Friday, December 13, 2013

No Tears for Mandela

Every generation needs heroes.  However the elevation of Nelson Mandela to sainthood  by an adoring world is not only wrong, it is a slap in the face to all those who suffered irreparable loss directly by his hands or by the hands of African National Congress/South African Communist Party mobs.

Mandela denied any involvement in the Soviet-backed SACP, which is tantamount to denying that his hands were not part of his body.  There are numerous pictures of Mandela by the side of SACP leader Joe Slovo underneath the hammer and sickle, hands raised, giving the communist clinched-fist salute  http:/theconservativemonster.com/?

Mandela was one of the people who helped transform the ANC from an organization dedicated to bringing about reform through peaceful political means into one committed to the violent overthrow of the government.

Mandela was charismatic and adept at political expediency, often doing what was right, but often doing what most certainly was wrong.

In the late 1980’s, after Congress had over-ridden a Reagan veto to impose economic sanctions against South Africa, I spent several weeks in that country as part of a fact-find mission sponsored by Renaissance Women.

We traveled from one end of the country to the other meeting with key individuals in the struggle against apartheid as well as key economic, political and religious groups.

We also talked with people in the pews and on the streets who were just trying to earn a living and escape the violence.   The most fearful were blacks in the Soweto township where Winnie Mandela’s thugs, known as her “Soccer Club,” went about brutalizing her neighbors who sent their children to school against the wishes of the ANC and would not join terrorist groups.

When we asked black children living in Soweto what was their biggest concern, it was being murdered by Mandela’s militia on the way home from school.

Fourteen-year-old Stompie Moekhetsi Seipei was one who did not survive.   Mrs.
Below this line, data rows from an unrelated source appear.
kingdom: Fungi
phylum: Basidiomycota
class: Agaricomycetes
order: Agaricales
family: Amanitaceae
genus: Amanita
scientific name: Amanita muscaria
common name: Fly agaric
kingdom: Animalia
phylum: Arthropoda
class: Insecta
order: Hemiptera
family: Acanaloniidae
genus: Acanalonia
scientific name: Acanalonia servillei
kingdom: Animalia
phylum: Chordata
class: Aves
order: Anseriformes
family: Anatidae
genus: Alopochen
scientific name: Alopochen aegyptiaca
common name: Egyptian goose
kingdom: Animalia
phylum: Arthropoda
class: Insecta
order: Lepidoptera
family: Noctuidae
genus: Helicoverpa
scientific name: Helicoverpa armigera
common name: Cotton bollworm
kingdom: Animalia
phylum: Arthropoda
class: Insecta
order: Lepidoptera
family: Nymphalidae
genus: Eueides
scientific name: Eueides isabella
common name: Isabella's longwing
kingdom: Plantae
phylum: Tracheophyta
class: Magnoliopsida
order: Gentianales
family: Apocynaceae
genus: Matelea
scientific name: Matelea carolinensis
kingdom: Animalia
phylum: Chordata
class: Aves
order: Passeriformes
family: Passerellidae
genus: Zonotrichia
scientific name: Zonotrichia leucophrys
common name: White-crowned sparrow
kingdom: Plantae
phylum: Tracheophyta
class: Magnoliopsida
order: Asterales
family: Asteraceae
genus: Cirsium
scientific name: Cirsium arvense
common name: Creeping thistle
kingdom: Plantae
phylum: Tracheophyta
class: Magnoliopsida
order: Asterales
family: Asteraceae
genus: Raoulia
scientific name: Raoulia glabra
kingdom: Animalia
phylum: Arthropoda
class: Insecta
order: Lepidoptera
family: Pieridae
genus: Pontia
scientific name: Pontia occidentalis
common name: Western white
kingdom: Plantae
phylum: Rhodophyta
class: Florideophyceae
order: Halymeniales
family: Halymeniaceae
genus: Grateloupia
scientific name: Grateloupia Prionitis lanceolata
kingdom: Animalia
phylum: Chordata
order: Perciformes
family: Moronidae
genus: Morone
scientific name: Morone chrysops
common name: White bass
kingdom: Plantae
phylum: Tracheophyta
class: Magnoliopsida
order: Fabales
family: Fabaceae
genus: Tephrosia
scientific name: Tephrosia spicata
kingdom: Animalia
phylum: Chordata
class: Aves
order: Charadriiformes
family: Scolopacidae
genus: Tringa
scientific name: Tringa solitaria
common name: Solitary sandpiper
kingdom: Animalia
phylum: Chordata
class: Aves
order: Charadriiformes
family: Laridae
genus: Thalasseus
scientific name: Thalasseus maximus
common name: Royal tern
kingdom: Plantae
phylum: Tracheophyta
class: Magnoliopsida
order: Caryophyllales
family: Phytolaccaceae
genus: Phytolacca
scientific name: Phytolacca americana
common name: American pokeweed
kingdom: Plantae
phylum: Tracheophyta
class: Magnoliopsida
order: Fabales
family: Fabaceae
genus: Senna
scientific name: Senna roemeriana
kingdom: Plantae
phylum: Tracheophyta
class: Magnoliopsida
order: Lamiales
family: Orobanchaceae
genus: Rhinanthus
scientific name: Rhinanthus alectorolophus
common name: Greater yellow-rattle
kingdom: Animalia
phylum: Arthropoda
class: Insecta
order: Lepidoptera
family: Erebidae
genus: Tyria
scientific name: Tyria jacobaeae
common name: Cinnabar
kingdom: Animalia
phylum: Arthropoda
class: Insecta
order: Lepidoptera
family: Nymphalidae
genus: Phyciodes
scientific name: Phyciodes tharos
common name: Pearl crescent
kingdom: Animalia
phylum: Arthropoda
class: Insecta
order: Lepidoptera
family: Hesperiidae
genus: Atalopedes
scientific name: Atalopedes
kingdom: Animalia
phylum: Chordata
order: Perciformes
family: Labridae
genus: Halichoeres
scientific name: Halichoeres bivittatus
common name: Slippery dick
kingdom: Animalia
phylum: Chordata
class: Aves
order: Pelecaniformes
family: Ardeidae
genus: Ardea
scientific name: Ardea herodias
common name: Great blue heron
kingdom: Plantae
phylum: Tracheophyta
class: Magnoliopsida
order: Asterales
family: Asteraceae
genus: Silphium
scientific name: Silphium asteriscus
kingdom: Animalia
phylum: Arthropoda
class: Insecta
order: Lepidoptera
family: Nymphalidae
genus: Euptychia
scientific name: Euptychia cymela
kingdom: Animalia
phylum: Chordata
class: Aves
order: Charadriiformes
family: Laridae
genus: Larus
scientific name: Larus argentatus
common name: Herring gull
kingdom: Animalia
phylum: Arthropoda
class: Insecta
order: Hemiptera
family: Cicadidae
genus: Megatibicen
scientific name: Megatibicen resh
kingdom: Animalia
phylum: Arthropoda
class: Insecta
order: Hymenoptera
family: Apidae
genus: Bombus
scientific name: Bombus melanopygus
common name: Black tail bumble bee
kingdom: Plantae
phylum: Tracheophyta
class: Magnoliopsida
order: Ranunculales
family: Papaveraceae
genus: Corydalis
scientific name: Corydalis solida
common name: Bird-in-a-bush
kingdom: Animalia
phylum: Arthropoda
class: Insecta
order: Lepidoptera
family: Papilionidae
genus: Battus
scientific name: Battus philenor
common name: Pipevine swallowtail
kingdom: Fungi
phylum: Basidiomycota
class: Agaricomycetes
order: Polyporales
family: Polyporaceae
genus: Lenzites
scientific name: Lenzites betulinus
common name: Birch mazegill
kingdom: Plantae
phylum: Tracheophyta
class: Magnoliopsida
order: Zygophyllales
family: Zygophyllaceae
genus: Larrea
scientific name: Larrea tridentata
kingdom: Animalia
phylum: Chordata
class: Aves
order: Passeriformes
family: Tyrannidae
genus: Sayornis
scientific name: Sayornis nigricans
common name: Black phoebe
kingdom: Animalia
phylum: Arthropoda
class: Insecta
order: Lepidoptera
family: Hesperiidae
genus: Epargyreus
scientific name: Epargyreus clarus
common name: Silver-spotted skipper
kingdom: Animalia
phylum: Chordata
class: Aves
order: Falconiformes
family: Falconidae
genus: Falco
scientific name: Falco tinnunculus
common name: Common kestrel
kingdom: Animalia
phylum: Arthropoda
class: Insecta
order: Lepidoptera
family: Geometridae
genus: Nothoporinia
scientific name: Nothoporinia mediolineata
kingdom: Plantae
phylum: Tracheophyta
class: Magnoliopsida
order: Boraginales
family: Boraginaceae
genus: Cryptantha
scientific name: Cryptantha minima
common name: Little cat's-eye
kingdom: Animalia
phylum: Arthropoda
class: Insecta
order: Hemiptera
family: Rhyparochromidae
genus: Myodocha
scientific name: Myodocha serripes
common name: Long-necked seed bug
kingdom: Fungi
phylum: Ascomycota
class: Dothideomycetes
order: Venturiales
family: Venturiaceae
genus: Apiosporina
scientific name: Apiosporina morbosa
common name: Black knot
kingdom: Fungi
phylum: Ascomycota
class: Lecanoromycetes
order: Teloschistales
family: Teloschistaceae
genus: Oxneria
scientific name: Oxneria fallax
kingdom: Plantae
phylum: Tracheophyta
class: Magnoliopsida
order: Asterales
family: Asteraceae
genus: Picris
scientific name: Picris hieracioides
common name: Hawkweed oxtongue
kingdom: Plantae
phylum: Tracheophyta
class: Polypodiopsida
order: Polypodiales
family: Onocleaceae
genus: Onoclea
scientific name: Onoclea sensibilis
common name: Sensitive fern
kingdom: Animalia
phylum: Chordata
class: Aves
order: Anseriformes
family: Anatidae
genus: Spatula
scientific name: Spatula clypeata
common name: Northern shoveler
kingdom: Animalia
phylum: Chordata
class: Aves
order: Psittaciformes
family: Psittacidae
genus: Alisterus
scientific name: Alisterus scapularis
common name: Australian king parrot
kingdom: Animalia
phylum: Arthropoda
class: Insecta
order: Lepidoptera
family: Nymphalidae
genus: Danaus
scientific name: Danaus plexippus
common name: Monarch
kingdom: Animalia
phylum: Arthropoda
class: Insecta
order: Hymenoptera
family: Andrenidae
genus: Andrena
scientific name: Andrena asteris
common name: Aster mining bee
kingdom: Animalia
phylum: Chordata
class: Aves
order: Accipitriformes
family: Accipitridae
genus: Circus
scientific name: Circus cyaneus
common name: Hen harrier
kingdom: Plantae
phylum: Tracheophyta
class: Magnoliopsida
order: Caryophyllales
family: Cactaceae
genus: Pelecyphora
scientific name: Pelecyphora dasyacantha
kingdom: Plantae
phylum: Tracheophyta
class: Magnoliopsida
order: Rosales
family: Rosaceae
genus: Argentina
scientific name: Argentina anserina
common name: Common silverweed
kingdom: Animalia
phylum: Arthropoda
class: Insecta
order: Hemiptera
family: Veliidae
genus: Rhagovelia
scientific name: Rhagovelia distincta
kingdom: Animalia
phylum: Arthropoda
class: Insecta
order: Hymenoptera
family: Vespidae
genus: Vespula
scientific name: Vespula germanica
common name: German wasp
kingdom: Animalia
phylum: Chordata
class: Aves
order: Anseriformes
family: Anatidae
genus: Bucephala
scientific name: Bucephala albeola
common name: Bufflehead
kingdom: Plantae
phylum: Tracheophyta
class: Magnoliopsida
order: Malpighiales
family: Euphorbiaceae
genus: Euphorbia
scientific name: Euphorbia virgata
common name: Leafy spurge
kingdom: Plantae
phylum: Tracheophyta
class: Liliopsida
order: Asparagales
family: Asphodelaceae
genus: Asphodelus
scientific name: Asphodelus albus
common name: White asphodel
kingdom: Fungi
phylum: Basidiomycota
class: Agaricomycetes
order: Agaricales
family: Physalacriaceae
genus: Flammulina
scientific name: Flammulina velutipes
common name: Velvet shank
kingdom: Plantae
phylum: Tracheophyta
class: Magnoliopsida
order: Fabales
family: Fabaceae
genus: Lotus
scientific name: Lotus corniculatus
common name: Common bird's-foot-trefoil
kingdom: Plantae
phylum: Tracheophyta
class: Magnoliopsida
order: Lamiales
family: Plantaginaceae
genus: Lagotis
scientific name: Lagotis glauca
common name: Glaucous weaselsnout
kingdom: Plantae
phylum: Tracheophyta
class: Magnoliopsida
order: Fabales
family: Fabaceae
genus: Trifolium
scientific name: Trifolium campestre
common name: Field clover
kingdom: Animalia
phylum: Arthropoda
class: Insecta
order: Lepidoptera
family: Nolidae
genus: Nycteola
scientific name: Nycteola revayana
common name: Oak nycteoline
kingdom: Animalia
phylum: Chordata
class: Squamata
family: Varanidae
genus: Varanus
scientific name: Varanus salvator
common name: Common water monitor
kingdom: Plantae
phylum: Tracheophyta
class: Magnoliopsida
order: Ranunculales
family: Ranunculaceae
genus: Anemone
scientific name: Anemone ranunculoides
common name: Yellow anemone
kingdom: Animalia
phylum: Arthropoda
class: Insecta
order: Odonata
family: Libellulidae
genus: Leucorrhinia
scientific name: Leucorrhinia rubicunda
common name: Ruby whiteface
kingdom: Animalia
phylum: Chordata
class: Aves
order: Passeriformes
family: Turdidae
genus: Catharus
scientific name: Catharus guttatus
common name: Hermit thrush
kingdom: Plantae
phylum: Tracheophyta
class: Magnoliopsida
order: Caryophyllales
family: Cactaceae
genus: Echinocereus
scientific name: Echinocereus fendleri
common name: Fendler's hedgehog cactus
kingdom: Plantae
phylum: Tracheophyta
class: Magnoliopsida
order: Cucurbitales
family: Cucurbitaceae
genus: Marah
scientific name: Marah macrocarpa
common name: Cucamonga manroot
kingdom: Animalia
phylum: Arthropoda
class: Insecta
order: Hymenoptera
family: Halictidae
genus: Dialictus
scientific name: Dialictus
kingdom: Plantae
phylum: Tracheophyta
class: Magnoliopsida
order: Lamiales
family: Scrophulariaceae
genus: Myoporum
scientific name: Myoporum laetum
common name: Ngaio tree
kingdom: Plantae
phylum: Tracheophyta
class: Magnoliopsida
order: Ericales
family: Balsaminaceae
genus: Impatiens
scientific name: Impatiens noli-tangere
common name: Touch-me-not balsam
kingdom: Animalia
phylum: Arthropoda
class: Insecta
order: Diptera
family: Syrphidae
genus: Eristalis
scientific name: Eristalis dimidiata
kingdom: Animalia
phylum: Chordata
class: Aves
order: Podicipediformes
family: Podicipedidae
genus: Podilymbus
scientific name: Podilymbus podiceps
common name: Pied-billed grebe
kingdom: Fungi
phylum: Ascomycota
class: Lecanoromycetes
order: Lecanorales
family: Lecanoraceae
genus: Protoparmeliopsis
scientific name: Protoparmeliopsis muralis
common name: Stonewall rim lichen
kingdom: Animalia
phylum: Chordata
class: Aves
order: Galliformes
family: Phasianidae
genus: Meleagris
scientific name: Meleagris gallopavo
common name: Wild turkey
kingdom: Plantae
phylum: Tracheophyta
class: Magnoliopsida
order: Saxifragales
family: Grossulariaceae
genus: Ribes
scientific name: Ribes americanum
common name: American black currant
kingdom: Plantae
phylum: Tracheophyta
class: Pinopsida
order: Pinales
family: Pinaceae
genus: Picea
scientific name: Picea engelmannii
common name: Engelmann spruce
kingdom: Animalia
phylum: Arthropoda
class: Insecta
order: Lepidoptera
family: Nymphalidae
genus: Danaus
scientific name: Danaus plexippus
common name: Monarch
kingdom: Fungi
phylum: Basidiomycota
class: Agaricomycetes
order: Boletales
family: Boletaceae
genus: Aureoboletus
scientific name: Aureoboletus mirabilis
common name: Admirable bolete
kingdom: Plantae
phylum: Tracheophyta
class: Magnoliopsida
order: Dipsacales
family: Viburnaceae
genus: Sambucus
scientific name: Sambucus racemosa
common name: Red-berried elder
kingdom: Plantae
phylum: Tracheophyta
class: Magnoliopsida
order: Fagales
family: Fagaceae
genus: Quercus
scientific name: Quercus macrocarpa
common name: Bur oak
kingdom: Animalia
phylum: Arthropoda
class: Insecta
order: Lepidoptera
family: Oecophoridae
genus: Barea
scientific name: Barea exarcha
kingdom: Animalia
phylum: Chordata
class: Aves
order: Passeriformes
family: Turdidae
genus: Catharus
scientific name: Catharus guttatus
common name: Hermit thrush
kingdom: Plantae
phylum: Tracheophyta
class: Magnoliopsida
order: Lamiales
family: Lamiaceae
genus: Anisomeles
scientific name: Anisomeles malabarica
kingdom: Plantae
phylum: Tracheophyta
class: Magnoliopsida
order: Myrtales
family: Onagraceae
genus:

Mandela later was convicted of kidnapping this child.  She has since been found guilty of the torture/murder of countless other men, women and children by the South African Truth and Reconciliation Commission.

Nevertheless, she has not served any time for her crimes.  Instead, she now sits on the Executive Committee of the ANC, which is the de-facto government of South Africa.   So much for reform!

I thought it a good sign when Nelson Mandela divorced this woman two years after he was released from prison.  However, he raised money for her defense and then married Graca Machel, the widow of Samora Machel, the brutal dictator of Mozambique.

Before my arrival in South Africa,  I though apartheid was the law of the land.  After my arrival, I found this despised law largely ignored.  There were integrated neighborhoods churches and businesses.  Segregation was more economic than racial, much the way it is in this country.

I discovered that most of South Africa’s economic problems stemmed from the hundreds of people seeking a better life who were pouring into the cities each day from the tribal areas. The government offered job training programs and housing starts to the new arrivals but was having a hard time keeping up with the influx.

I  also gained insight on the press restrictions that had been imposed by the government.  Moderate reformist blacks long had claimed there was collusion between the press and the ANC.  TV crews would arrive outside a home or business, set up their cameras and, a few minutes later, a mob would appear to torch the place and provide the world with “terrorist theater.”

I came away convinced that President Reagan was right to veto sanctions against South Africa, which harmed the overwhelming majority of blacks who were making key economic and political gains.  They undermined governmental reforms which had been underway for more than a decade and drove President F. W. de Klerk to sell out moderate black leaders like Zulu Chief Mangosuthu Buthelezi, Bishop Elijah Mokoena and Mayor Tomsanga Linda in order to make an unholy bargain with the ANC.  This assured de Klerk’s political survival, but it put his country on a path to social and economic collapse.

No amount of hand-wringing or political hindsight on behalf of James Baker, Reagan’s Treasury secretary, can change these facts.  It’s a thinly-veiled effort by Baker to appear relevant during this international Mandela love-fest.

As for Mandela, I can’t imagine the mother of Stompie Moekhetsi or the mothers of the other moderate blacks who lost their lives in this struggle are shedding tears at his death.